• [SET PROBLEM]:
Reproduce the entries below with every "common name" replaced by "vernacular name", keeping all other text the same.

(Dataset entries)
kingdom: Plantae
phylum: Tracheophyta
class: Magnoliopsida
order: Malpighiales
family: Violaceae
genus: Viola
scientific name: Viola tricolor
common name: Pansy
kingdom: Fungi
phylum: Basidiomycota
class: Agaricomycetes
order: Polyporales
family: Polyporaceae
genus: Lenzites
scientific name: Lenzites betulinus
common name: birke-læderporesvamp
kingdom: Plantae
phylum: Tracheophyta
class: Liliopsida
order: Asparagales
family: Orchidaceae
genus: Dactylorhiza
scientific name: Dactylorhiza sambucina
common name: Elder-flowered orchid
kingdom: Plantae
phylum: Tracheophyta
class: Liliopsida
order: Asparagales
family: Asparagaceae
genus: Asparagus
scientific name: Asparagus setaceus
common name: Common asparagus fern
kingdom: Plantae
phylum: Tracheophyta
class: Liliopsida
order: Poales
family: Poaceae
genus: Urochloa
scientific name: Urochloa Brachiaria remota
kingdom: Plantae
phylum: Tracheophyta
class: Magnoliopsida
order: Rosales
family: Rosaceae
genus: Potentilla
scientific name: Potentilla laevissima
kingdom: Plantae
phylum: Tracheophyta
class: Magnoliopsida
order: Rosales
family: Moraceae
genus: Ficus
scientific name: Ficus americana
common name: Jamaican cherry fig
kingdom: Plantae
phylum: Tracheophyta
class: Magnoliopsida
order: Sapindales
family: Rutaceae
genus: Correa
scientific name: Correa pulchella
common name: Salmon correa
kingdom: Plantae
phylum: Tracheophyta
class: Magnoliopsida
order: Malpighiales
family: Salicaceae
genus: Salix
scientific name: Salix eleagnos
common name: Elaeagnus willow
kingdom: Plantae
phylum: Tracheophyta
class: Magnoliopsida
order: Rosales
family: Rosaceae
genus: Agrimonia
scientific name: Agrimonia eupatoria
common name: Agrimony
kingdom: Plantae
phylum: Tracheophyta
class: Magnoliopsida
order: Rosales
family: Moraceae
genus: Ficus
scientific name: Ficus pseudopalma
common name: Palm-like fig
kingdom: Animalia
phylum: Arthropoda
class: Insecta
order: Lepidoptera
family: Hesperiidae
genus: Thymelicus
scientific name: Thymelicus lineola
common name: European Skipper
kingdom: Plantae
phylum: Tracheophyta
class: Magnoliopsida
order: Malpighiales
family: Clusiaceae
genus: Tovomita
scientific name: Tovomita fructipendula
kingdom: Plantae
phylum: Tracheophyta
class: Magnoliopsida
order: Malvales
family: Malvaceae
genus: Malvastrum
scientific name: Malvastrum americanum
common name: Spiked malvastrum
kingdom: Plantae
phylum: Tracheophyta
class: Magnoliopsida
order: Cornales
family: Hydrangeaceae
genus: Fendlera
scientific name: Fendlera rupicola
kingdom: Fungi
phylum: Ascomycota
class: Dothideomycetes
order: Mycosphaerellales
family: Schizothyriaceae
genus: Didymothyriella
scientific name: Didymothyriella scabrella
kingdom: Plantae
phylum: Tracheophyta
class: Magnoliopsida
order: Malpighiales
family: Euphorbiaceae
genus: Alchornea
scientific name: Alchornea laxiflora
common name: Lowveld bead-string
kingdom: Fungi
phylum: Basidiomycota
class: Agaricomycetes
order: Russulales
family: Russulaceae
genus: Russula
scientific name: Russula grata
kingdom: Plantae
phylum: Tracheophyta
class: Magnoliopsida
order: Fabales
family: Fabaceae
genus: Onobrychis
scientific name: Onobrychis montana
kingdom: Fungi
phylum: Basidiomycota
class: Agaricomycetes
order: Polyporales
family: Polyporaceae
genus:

• [SOLUTION FOR THIS EXERCISE]:
kingdom: Plantae
phylum: Tracheophyta
class: Magnoliopsida
order: Malpighiales
family: Violaceae
genus: Viola
scientific name: Viola tricolor
vernacular name: Pansy
kingdom: Fungi
phylum: Basidiomycota
class: Agaricomycetes
order: Polyporales
family: Polyporaceae
genus: Lenzites
scientific name: Lenzites betulinus
vernacular name: birke-læderporesvamp
kingdom: Plantae
phylum: Tracheophyta
class: Liliopsida
order: Asparagales
family: Orchidaceae
genus: Dactylorhiza
scientific name: Dactylorhiza sambucina
vernacular name: Elder-flowered orchid
kingdom: Plantae
phylum: Tracheophyta
class: Liliopsida
order: Asparagales
family: Asparagaceae
genus: Asparagus
scientific name: Asparagus setaceus
vernacular name: Common asparagus fern
kingdom: Plantae
phylum: Tracheophyta
class: Liliopsida
order: Poales
family: Poaceae
genus: Urochloa
scientific name: Urochloa Brachiaria remota
kingdom: Plantae
phylum: Tracheophyta
class: Magnoliopsida
order: Rosales
family: Rosaceae
genus: Potentilla
scientific name: Potentilla laevissima
kingdom: Plantae
phylum: Tracheophyta
class: Magnoliopsida
order: Rosales
family: Moraceae
genus: Ficus
scientific name: Ficus americana
vernacular name: Jamaican cherry fig
kingdom: Plantae
phylum: Tracheophyta
class: Magnoliopsida
order: Sapindales
family: Rutaceae
genus: Correa
scientific name: Correa pulchella
vernacular name: Salmon correa
kingdom: Plantae
phylum: Tracheophyta
class: Magnoliopsida
order: Malpighiales
family: Salicaceae
genus: Salix
scientific name: Salix eleagnos
vernacular name: Elaeagnus willow
kingdom: Plantae
phylum: Tracheophyta
class: Magnoliopsida
order: Rosales
family: Rosaceae
genus: Agrimonia
scientific name: Agrimonia eupatoria
vernacular name: Agrimony
kingdom: Plantae
phylum: Tracheophyta
class: Magnoliopsida
order: Rosales
family: Moraceae
genus: Ficus
scientific name: Ficus pseudopalma
vernacular name: Palm-like fig
kingdom: Animalia
phylum: Arthropoda
class: Insecta
order: Lepidoptera
family: Hesperiidae
genus: Thymelicus
scientific name: Thymelicus lineola
vernacular name: European Skipper
kingdom: Plantae
phylum: Tracheophyta
class: Magnoliopsida
order: Malpighiales
family: Clusiaceae
genus: Tovomita
scientific name: Tovomita fructipendula
kingdom: Plantae
phylum: Tracheophyta
class: Magnoliopsida
order: Malvales
family: Malvaceae
genus: Malvastrum
scientific name: Malvastrum americanum
vernacular name: Spiked malvastrum
kingdom: Plantae
phylum: Tracheophyta
class: Magnoliopsida
order: Cornales
family: Hydrangeaceae
genus: Fendlera
scientific name: Fendlera rupicola
kingdom: Fungi
phylum: Ascomycota
class: Dothideomycetes
order: Mycosphaerellales
family: Schizothyriaceae
genus: Didymothyriella
scientific name: Didymothyriella scabrella
kingdom: Plantae
phylum: Tracheophyta
class: Magnoliopsida
order: Malpighiales
family: Euphorbiaceae
genus: Alchornea
scientific name: Alchornea laxiflora
vernacular name: Lowveld bead-string
kingdom: Fungi
phylum: Basidiomycota
class: Agaricomycetes
order: Russulales
family: Russulaceae
genus: Russula
scientific name: Russula grata
kingdom: Plantae
phylum: Tracheophyta
class: Magnoliopsida
order: Fabales
family: Fabaceae
genus: Onobrychis
scientific name: Onobrychis montana
kingdom: Fungi
phylum: Basidiomycota
class: Agaricomycetes
order: Polyporales
family: Polyporaceae
genus:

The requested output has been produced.